Texans Report Loud Bang As Shuttle Neared
DALLAS, Feb 01, 2003 (AP Online via COMTEX) -- Residents of north Texas heard "a big bang" Saturday about the time the space shuttle Columbia disappeared on its way to a landing at Cape Canaveral.
"It was like a car hitting the house or an explosion. It shook that much," said John Ferolito, 60, of Carrolton, north of Dallas.
NASA declared an emergency after losing communication with Columbia as the ship soared across Texas at an altitude of about 200,000 feet, while traveling at six times the speed of sound. The space agency said search and rescue teams in the Dallas-Fort Worth area were alerted.
Gary Hunziker in Plano said he saw the shuttle flying overhead. "I could see two bright objects flying off each side of it," he told The Associated Press. "I just assumed they were chase jets."
"I was getting read to go out and I heard a big bang and the windows shook in the house," Ferolito told The AP. "I was getting ready to go out and I heard a big bang and the windows shook in the house.
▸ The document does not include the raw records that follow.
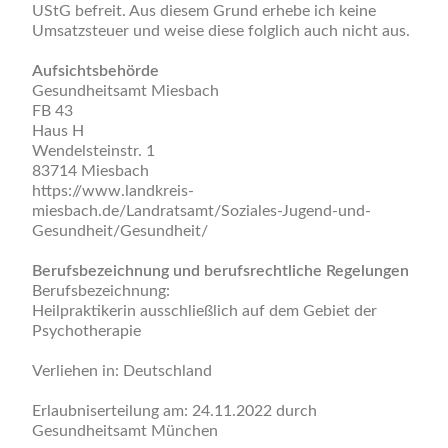
UStG befreit. Aus diesem Grund erhebe ich keine
Umsatzsteuer und weise diese folglich auch nicht aus.
Aufsichtsbehörde
Gesundheitsamt Miesbach
FB 43
Haus H
Wendelsteinstr. 1
83714 Miesbach
https://www.landkreis-
miesbach.de/Landratsamt/Soziales-Jugend-und-
Gesundheit/Gesundheit/
Berufsbezeichnung und berufsrechtliche Regelungen
Berufsbezeichnung:
Heilpraktikerin ausschließlich auf dem Gebiet der
Psychotherapie
Verliehen in: Deutschland
Erlaubniserteilung am: 24.11.2022 durch
Gesundheitsamt München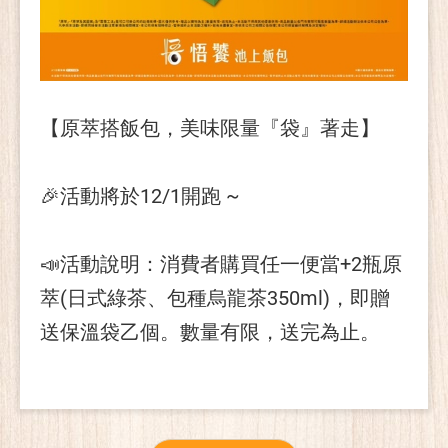
【原萃搭飯包，美味限量『袋』著走】
🎉活動將於12/1開跑 ~
📣活動說明：消費者購買任一便當+2瓶原
萃(日式綠茶、包種烏龍茶350ml)，即贈
送保溫袋乙個。數量有限，送完為止。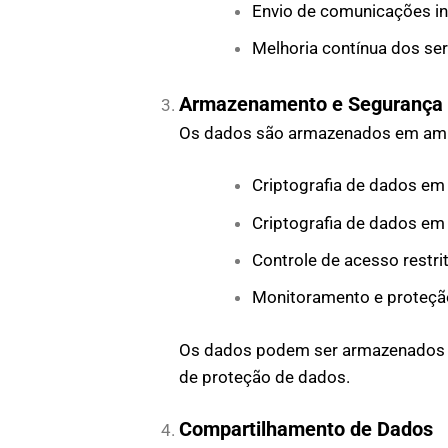
Envio de comunicações in
Melhoria contínua dos ser
Armazenamento e Segurança
Os dados são armazenados em ambien
Criptografia de dados em
Criptografia de dados em
Controle de acesso restri
Monitoramento e proteçã
Os dados podem ser armazenados em 
de proteção de dados.
Compartilhamento de Dados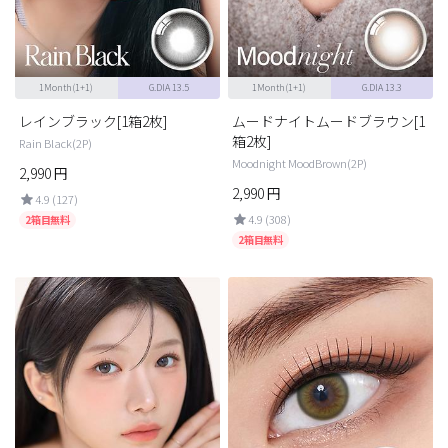
1Month(1+1)
G.DIA 13.5
1Month(1+1)
G.DIA 13.3
レインブラック[1箱2枚]
ムードナイトムードブラウン[1
箱2枚]
Rain Black(2P)
Moodnight MoodBrown(2P)
2,990
円
2,990
円
4.9 (127)
4.9 (308)
2箱目無料
2箱目無料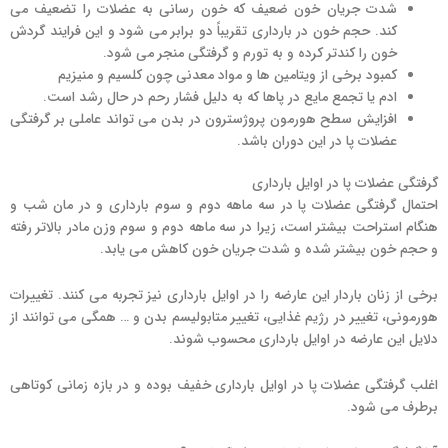
شدت جریان خون ضعیف که خون رسانی به عضلات را تضعیف می
کند. حجم خون در بارداری تقریباً دو برابر می شود و این فرایند گردش
خون را کندتر کرده و به تورم و گرفتگی منجر می شود.
کمبود برخی از ویتامین ها و مواد معدنی چون کلسیم و منیزیم
ادم یا تجمع مایع در پاها که به دلیل فشار رحم در حال رشد است.
افزایش سطح هورمون پروژسترون در بدن می تواند عاملی بر گرفتگی
عضلات پا در این دوران باشد.
گرفتگی عضلات پا در اوایل بارداری
احتمال گرفتگی عضلات پا در سه ماهه دوم و سوم بارداری و در مان شب و
هنگام استراحت بیشتر است، زیرا در سه ماهه دوم و سوم وزن مادر بالاتر رفته
و حجم خون بیشتر شده و شدت جریان خون کاهش می یابد.
برخی از زنان باردار این عارضه را در اوایل بارداری نیز تجربه می کنند. تغییرات
هورمونی، تغییر در رژیم غذایی، تغییر متابولیسم بدن و … همگی می توانند از
دلایل این عارضه در اوایل بارداری محسوب شوند.
اغلب گرفتگی عضلات پا در اوایل بارداری خفیف بوده و در بازه زمانی کوتاهی
برطرف می شود.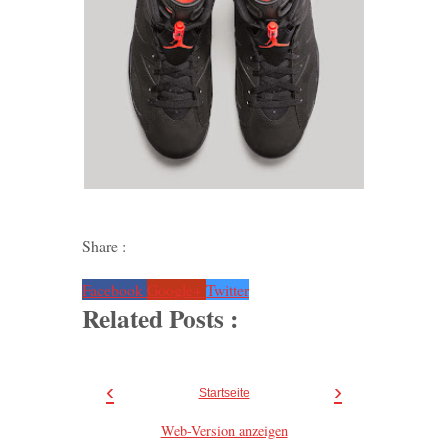
Share :
Facebook
Google+
Twitter
Related Posts :
‹
›
Startseite
Web-Version anzeigen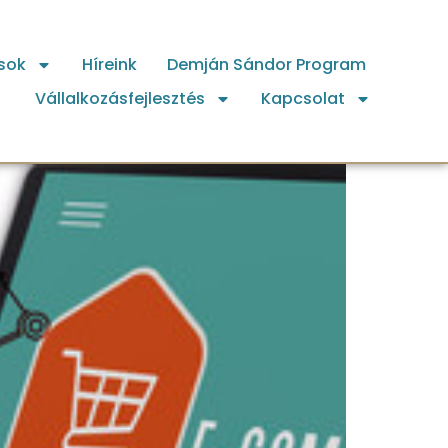
sok
Híreink
Demján Sándor Program
Vállalkozásfejlesztés
Kapcsolat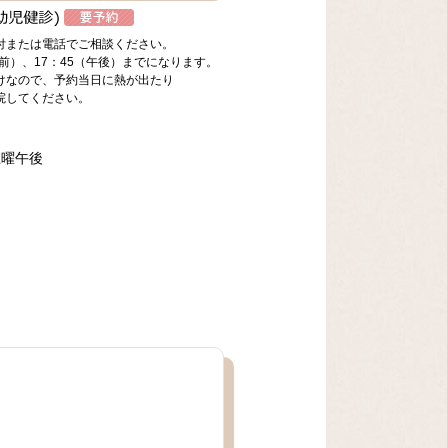
付または電話でご相談ください。
前）、17：45（午後）までになります。
けなので、予約当日に熱が出たり
院してください。
土曜午後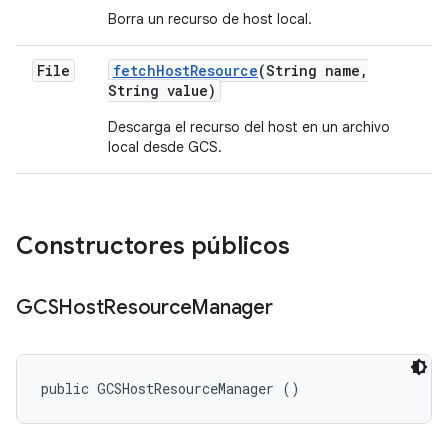
Borra un recurso de host local.
File
fetch
Host
Resource
(String name
,
String value)
Descarga el recurso del host en un archivo
local desde GCS.
Constructores públicos
GCSHost
Resource
Manager
public GCSHostResourceManager ()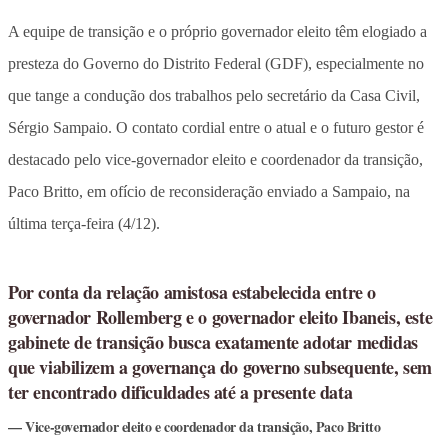
A equipe de transição e o próprio governador eleito têm elogiado a
presteza do Governo do Distrito Federal (GDF), especialmente no
que tange a condução dos trabalhos pelo secretário da Casa Civil,
Sérgio Sampaio. O contato cordial entre o atual e o futuro gestor é
destacado pelo vice-governador eleito e coordenador da transição,
Paco Britto, em ofício de reconsideração enviado a Sampaio, na
última terça-feira (4/12).
Por conta da relação amistosa estabelecida entre o
governador Rollemberg e o governador eleito Ibaneis, este
gabinete de transição busca exatamente adotar medidas
que viabilizem a governança do governo subsequente, sem
ter encontrado dificuldades até a presente data
Vice-governador eleito e coordenador da transição, Paco Britto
I thought it was a sonic boom."
Louisiana State Police in Bossier City, 182 miles east of Dallas, got so many calls that one trooper had to be assigned just to answer the phone.
"One said he saw a plane breaking up over Shreveport. One said he saw a big ball of fire. One guy said his house had a blast that shook his house," state police Sgt. Steve Robinson said. That call was from DeSoto Parish, south of the parish where Bossier City is located.
"Back in the 1980s, a Russian satellite re-entered the atmosphere," Robinson said. "We got lots of calls about that. Turned out it went down a thousand miles from here."